Barnstorming

 

As new housing goes up, old barns come down. Are the old structures a cliché subject for painters or can askilled artist can find something fresh to say?

My friend and artist extraordinaire, Marianne Miller, is a country girl at heart who loves old barns and farm houses.  She’s a dedicated scout who travels the county roads looking for great scenery and structures, calculating where we could park, and deciding on the best lighting.  We have had some interesting experiences this summer on the backroads of Knox, Fairfield and Licking Counties.

I have learned a lot from painting with Marianne, (after I got over being awestruck by her talent).  She doesn’t look so much at a particular subject, but the angles, shapes, sunlight and shadows.  It works because she comes up with outstanding paintings time after time. She’s focused and she’s fast. I haven’t included any of her paintings here, but you can see her award winning painting at the American Impressionist Society.

Here are some of the scenes I’ve painted on our outings – a bit more limited in nuance than hers, but a whole lot of fun.  There’s no place I’d rather be than the middle of a field!

       

We tried to ask permission to paint on the property above but no one answered the door. So we ended up painting from the edge of the road.  As you can see, this barn got a make-over back at home.  I exaggerated its flaws/charms.

I painted this sycamore tree at Rustling Brook Farm and then painted it again weeks later.  It’s good practice to redo a scene.  I went with a horizontal format and decided the tree should be the star of the show instead of the house.

    

Here’s the brook at Rustling Brook. I will paint the barns there eventually.  The owner is almost 90 and he is so gracious when we come there to paint.  He’s also an expert on the local history.

I did the two paintings below from photos I took on our trip to Branstool’s Orchard with a stop at the Old Mill in Utica for ice cream ( justifiable ice cream because we ate some healthy apples first). These were both painted in a workshop with Sean Wang, another artist I really respect.

   

One last barnstorming painting which was painted earlier in the summer with a larger group of barnstormers including, Sean, Rich Clem and Diana Andrews.

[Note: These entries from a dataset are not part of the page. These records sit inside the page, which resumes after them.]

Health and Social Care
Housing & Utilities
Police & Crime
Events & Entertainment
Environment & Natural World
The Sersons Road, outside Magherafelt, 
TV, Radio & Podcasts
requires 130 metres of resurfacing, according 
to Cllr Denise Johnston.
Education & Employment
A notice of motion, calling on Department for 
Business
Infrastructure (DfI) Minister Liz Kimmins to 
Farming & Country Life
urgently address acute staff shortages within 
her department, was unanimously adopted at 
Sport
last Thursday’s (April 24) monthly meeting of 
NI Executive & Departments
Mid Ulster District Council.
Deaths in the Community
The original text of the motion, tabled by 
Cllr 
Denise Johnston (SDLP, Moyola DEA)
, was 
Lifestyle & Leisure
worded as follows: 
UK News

The weather is getting cooler but the barnstorming will continue!

Spiraling Out of Control

I grabbed a book at the library called Paint Lab: 52 Exercises inspired by Artists, Materials, Time, Place, and Method by Deborah Forman:.  One of the exercises showed how to draw the nautilus shape based on the golden ratio The page also included a design that intrigued me.  It was a cross between a mandala and a spiral made of dots.   There were no instructions on how to create it.

My curiosity led me to our modern font of knowledge, You Tube.  I searched on the word “mandala”  and quickly got sucked into the vortex of Dearing Draws and My New Compass just to name a few.

I was fascinated so I started playing with the ideas in a sketchbook and then moved onto greeting cards.

I tried various media including pencils, Sharpies and pens.  The card stock I was using wouldn’t handle much liquid so watercolors are out.

I liked them even more after jazzing them up with Krylon glitter spray.  Since I need to fidget when I watch tv, I’ve been playing with these in the evenings while I waste an hour or so on Net Flix.

I even learned a little bit about how to use a French curve in the process.  I never did figure out the design I saw in the book, but I’m sure it’s based on the same principles.

It just goes to show that when you’re curious you become creative!

Linwood 2017 in the Rearview

I have been neglecting this blog lately and I tell myself it’s because I’m painting so much. Good excuse, right?

The highlight of my painting year is our annual Central Ohio Plein Air retreat at Linwood Park, organized by the super-organized painter, Nancy Vance.  We all look forward to it, but at the same time we know it’s signaling the end of summer. So it’s a happy time but, for me, a little melancholy.

It’s also a good benchmark to measure your progress as a painter from year to year. The 2015 version of the bridge was painted in the morning light and I remember struggling for quite a long time with it. In 2017 I was there in the afternoon and able to choose the view pretty quickly. I blocked it in and caught some highlights and reflections in the water that made it a much better painting.

 

Vermillion River Bridge 2017 in pastel

Vermillion River Bridge 2015 – oil

 

 

 

 

 

 

 

 

 

 

 

 

Although the residents of Linwood Park are happy to have us come, most aren’t interested in buying paintings.  The lady who lives across from the lodge expressed an interest in this little 8×10.  If I were a skilled sales person I would closed the sale and pocketed a check.  Instead I told her about the sale scheduled for Saturday (where she bought a painting from one of the other painters).  The upside is that I got to keep the painting!

 

 

As the sale was going on I painted one of the nearby cottages.  My idea of a cottage is a lot smaller than this, but I guess they’ve added on over the years.  I really wanted to catch the shadows on the sunlit side.  Although it was much admired by browsers coming to the sale, there were no offers so it’ll grace my wet paint shelf for a while. I took it down a few days ago, ran it through my self critique process and touched it up a bit.

Now it’s time to soak up those last few days of good painting weather and look forward to next year’s retreat. Thanks, Nancy, for making this wonderful experience possible.